Tra i film dei registi che hanno fatto la storia (tutti introdotti da critici cnematografici ed esperti del settore) segnaliamo Friedrich Wilhelm Murnau con Aurora, Nosferatu il vampiro e Il castello di Vogelod e Jean Epstein con La caduta della Casa Usher. Ma anche Metropolis di Fritz Lang, tratto da un romanzo di Thea Von Harbou, all’epoca moglie di Lang, che scrisse anche la sceneggiatura del film, considerato il precursore, nonché la principale fonte d’ispirazione del moderno cinema di fantascienza. Oppure Giglio infranto di David Wark Griffith, adattamento del racconto The Chink and the Child, scritto da Thomas Burke e Tigre reale di Giovanni Pastrone, tratto dall’omonimo romanzo di Giovanni Verga.

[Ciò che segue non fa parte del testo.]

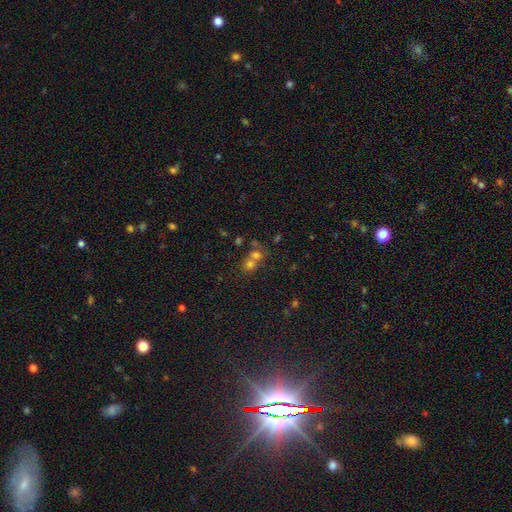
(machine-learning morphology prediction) Smooth or featured?
  - smooth: 59% *
  - star or artifact: 25%
  - featured or disk: 16%
How rounded?
  - round: 72% *
  - in between: 26%
  - cigar-shaped: 1%
Merging?
  - merger: 57% *
  - none: 34%
  - minor disturbance: 6%
  - major disturbance: 4%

Sabato 9 dicembre (ore 19 sala Castello, hotel Regina Margherita a Cagliari) evento speciale con la sonorizzazione dal vivo de La caduta della casa Usher di Jean Epstein (Introduce Alessandro Macis) con musiche originali di e con Silvia Belfiore, pianoforte e  Andrea Morelli, sassofoni e flauto. La rassegna si svolgerà al centro culturale Hermaea di Pirri (CA), l’ingresso è libero.

“Storie di volti e silenzi. La magia del cinema muto” è organizzata dall’associazione La macchina cinema (FICC) con il sostegno della Regione Sardegna.